Dipenderà dalla capacità dei democratici americani di raccogliere il sostegno dei repubblicani al Congresso. Ma l’Italia capisce che anche il G7 deve dare un segnale. Il vertice del 24 febbraio servirà dunque per uno scambio fra alleati su un’ipotesi che oggi li divide: confiscare le riserve russe congelate nel 2022, circa 300 miliardi di euro, e utilizzarle per sostenere l’Ucraina.
Negli Stati Uniti sta spingendo per questo l’ex segretario al Tesoro Larry Summers. Anche Janet Yellen, attuale segretario al Tesoro, ormai si è convinta. Yellen ne ha parlato in un pranzo di lavoro con Christine Lagarde lunedì a New York, perché le maggiori resistenze provengono proprio dalla Banca centrale europea. La presidente della Bce e i suoi colleghi nelle principali capitali dell’area euro temono che sequestrare le riserve sovrane dello Stato russo, dunque dei suoi cittadini, sarebbe una forzatura: manca una base legale e un precedente del genere — temono i banchieri centrali — minerebbe lo status dell’euro come moneta di riserva internazionale, nella quale Paesi terzi possono depositare le proprie riserve senza timori. Oggi infatti la gran parte dei fondi di Mosca si trova in Europa, mentre la quota negli Stati Uniti, in Giappone e a Londra è residuale. Del resto la contrarietà della Bce è condivisa tanto da Germania e Francia che dall’Italia.
Mario Draghi, predecessore sia di Lagarde che di Giorgia Meloni, ha idee un po’ diverse. L’ex premier è aperto alle proposte di Summers e Yellen, ma ad alcune condizioni: se gli europei confiscano le riserve russe in euro — pensa Draghi — allora anche americani, canadesi, britannici e giapponesi dovrebbero farlo per le quote (minime)
denominate nelle loro valute; così nessuna moneta di riserva stabilirebbe un precedente a proprio svantaggio sulle altre. In realtà l’Italia lavora per ora a un compromesso meno ambizioso, ma in grado di mettere tutti d’accordo. I contorni non sono ancora chiari, anche se in passato si era discusso dell’uso dei proventi reinvestiti delle riserve russe depositate in Belgio (Corriere del 30 agosto 2023).

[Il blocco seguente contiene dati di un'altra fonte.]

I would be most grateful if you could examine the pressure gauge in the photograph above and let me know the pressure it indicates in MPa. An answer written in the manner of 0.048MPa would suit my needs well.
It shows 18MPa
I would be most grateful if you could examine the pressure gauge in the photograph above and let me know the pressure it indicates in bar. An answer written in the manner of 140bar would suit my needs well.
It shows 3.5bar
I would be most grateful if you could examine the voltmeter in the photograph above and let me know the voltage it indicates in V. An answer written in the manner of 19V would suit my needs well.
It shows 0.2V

Tutto questo lavorio in realtà nasconde una preoccupazione politica che serpeggia sempre di più, perché il blocco provocato da Trump sugli aiuti all’Ucraina sta già favorendo Vladimir Putin. Nel G7 si teme che sia solo questione di tempo, prima che le forze più tradizionalmente filorusse in Europa si sentano incoraggiate dal riemergere di Trump a venire sempre più allo scoperto. La lista è quella dei soliti noti, da Lega e 5 Stelle, a Marine Le Pen in Francia.

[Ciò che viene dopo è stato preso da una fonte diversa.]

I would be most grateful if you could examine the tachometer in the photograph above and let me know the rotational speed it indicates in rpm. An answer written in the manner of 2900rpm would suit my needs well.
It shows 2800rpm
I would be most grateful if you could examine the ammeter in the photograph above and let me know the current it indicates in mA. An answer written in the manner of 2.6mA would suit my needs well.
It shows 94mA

Anche per questo i governi europei cercano di rassicurare Kiev per quanto possibile. In questa fase Italia, Germania e Francia stanno negoziando — ciascuna in via bilaterale — garanzie di sicurezza all’Ucraina in caso di aggressioni future, del tipo di quelle già offerte da Londra. Si tratta di accordi di fatto simbolici, i quali però si sviluppano in parallelo a un retropensiero diffuso nelle capitali europee: in cambio di tanto aiuto finanziario e militare dall’Europa, prima o poi Zelensky dovrà pur condividere di più la sua strategia con chi lo sostiene. L’aver appena nominato un capo dell’esercito con i genitori e un fratello in Russia come Alexander Syrsky, e un capo delle Forze di difesa territoriale come Ihor Plahuta, responsabile della feroce repressione filorussa di piazza Maidan nel 2013, fa capire che anche all’eroico presidente ucraino può far comodo qualche consiglio in più dei suoi amici in Occidente. Di quelli veri però.